Before I came to Brandeis, I had a postdoc in the DevTech Research Group at Tufts University, and I had the opportunity to be part of a large research lab under the leadership of Marina Umaschi Bers. It made me realize that qualitative inquiry can be bigger and better when it’s done as a team, especially when that team is cultivated, developed, trained, and cared for in a thoughtful, intentional, and pedagogical way. When I arrived at Brandeis, my first research assistant showed me how amazing Brandeis undergraduates were. I knew that having a team would help me conduct larger, more robust projects that could answer the biggest questions in Jewish education and in classroom-based literacy instruction. For example, our Children Read Biblical Joseph project. This study looks at young readers outside the context of the classroom. Through ongoing think-aloud interviews with a set of students coming from three different schools and communities: Orthodox Jewish, Evangelical Christian and secular public schools, it seeks to understand patterns of textual interpretation among children broadly, and how they understand the biblical story of Joseph specifically. By having students from each of these religious communities in SCRoLL lab we are able to collect data in a consistently sensitive and engaged way.
Last year, we met virtually, but this year, students come to the Mandel Center for 2-5 hours a week to move our research forward. Over the last year, we have published a piece in Jewish Educational Leadership, the Journal of Jewish Education, and have a piece under review in Reading Teacher. Our initial success demonstrates that an educational research lab like SCRoLL can both be a mentorship and development opportunity for undergraduate researchers while also advancing the fields of Jewish education and education more broadly.

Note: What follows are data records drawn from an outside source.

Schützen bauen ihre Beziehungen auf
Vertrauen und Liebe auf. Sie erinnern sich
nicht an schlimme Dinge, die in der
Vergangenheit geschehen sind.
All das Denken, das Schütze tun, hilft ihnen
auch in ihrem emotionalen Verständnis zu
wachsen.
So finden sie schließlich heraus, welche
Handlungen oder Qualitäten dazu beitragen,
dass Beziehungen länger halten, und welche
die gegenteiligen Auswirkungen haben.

It is true, I study a very particular context of text education, Tanakh classrooms in Jewish day schools. This topic can seem narrow and only of interest to scholars of Jewish education or religious education. But I believe that Tanakh classrooms offer an instructive case in the teaching, learning and interpreting of all texts, a major responsibility of schooling. Tanakh teachers often feel strongly that they want to teach the “right” way to read Tanakh, but also they often face a group of students with extraordinarily different conceptions of sacred text. How does a teacher navigate this? How does she create an interpretive community in her classroom that can make sense of the text within particular interpretive boundaries while acknowledging that others might draw different boundaries around the same biblical text?
I believe the dynamics of interpretation one finds in a Tanakh classroom exist in all text classrooms. The English teacher who wishes to focus solely on the words of Silas Marner may face a student who insists on considering George Eliot’s identity as a woman in Victorian England. Is this a moment to enforce the classroom’s way of reading (interpretive rules) and ask the student to ignore their background knowledge? Or is it a moment to be flexible with ways of reading and allow the conversation to go where it may?
Thinking carefully and deliberately about these pedagogical questions is essential to creating strong, dynamic and flexible readers in our students. The final point I want to say is when I talk about readers and my research around developing good readers I don’t simply mean readers of print texts but I mean readers of all signs and situations in our world.